Крепко глянулась мне девка. Наша была, с-под Туруханску. Муж ейный с тайги не вернулся, дак она рада была новой семье-то!
Я к йим в зиму с путика наезжал. То обогреться, то спроста. В избе все на свой лад у ей. И чисто так, прибрано. Ну – баба! А едешь по тундре – сдалека хлебный дух слыхать – Манюшка пироги печет!
Я, дурень старой, думал, вота сложилось у Артема. Ан н-нет! В середь мая приходит она к мине: дедушко, билет взяла, помоги чемодан, я тяжелая!
Тут я, пра слово, навсе онемел.
– Че ж ты, грю, дура, прости, Создатель, за слово, от мужика бежишь, раз в тягости?

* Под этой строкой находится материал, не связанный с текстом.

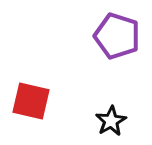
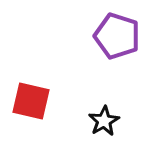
black star: moved 7 px left
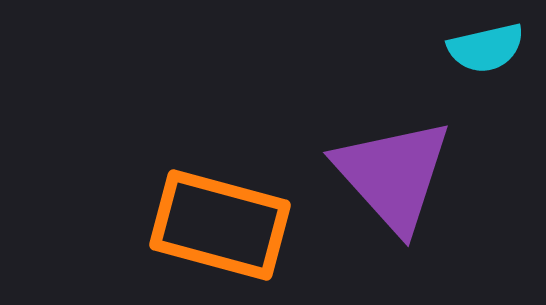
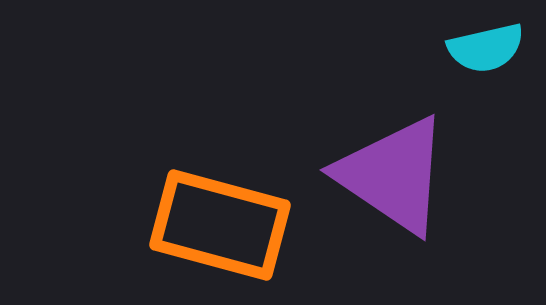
purple triangle: rotated 14 degrees counterclockwise
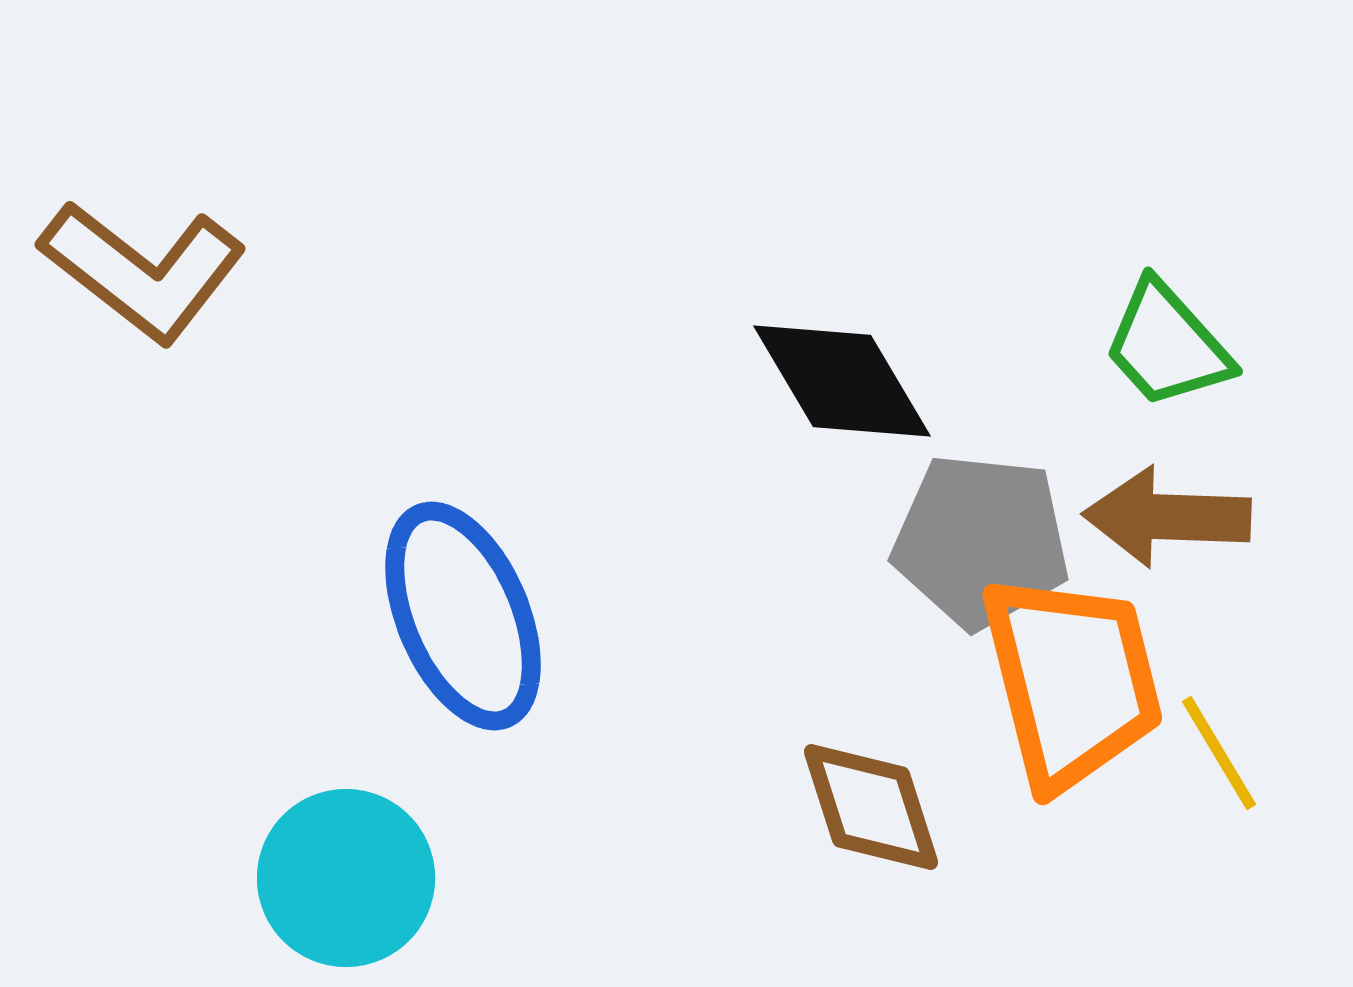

– Ох, дура, – шмырчит, – ох, дура, – да пала ко мне, да в голос: – Не было мужа и такого не надо! Не хочу, чтобы у дитя моего такой отец был!
– Да чем жа, грю, он хуже других-то?
– Ой, хуже, – шмырчит, – дедушко, ой, хуже! Расстрельной он! Зеков стрелял, которых по суду к вышке. Сам напросился! Всю Россию так-то объездил! А потом, когда пошла перестройка эта перетряска, ктой-то ему сказал, сам ли дошел, что не все по расстрельной статье йшли. Которые вовсе невинны. За одного, говорил, Чикатилу, четырех человек зазря грохнули! Ну, так он бросил, уволился. Так хоть бы уж молчал! Так нет! Браги своей выпьет кружку-другу – и начинат рассказывать. Да кому? Бабе! А я потом не усну – мерещится!
– И как подумаю, что ненормальный он, самашечий, что который в себе-то мужик, не пойдет на зарплату таку – людей стрелять! Да что болезнь его могет на дитя перекинуться, скушно мне делается, дедушко, хоть в петлю!
– Не верь, дочка, грю, не стреляют щас, а на рудники! Мушшын не знашь? Каждой на свой лад хвастат, да иной меру не знат!
А она:
– Нет, дедушко, правда! Через то и мучается, и пьет через то! И уж так-то напивается браги своей, так-то напивается, хуже как с водки, и рвет его аж черной желчью, а все не бросит!
Не могу больше! Еслив не возвернусь к матери, – сгину тута и дитя мое сгинет.
Но не бегу. Сказала ему. "Ладно!" – и денег дал. А провожать, грит, не пойду, сама как знашь! Смолчала, что в тягости я…
Н-ну, дела-a! Проводил, перекрестил, в самолет посадил. Вертаюсь в общагу. Нашел его.
– Че, правда, че ли?
Посмотрел так.
– Правда, грит.
– Заставляли, че ли?
– Нет, сам.
– Тады плохая дела. Отпуск щас у тибя. Ты на «материке» по церквам походи. Попа себе высмотри. Да не абы какого, а какой глянется, молодой ли, старой. Исповедуйся. Надоть, штобы Бог простил. Таку-то тяжесть на душе носить – навсе свихнуться. Ще парни не знают. С тобой никто исть-пить не станет, ни рядом не сядет!
Ладно. Возвертается он с отпуску – никакой бабы рядом нету, и от миня нос воротит. Ну – молчу.
А об начало сезона заехал к нему.
– Да ты ходил ли к попу-то?
– А ну их, грит, долгогривых! Разве обскажешь кому, что в душе у меня?
– Да поп-то, грю, ни при чем, только посередник он, надоть, чтоб Создатель простил грех твой!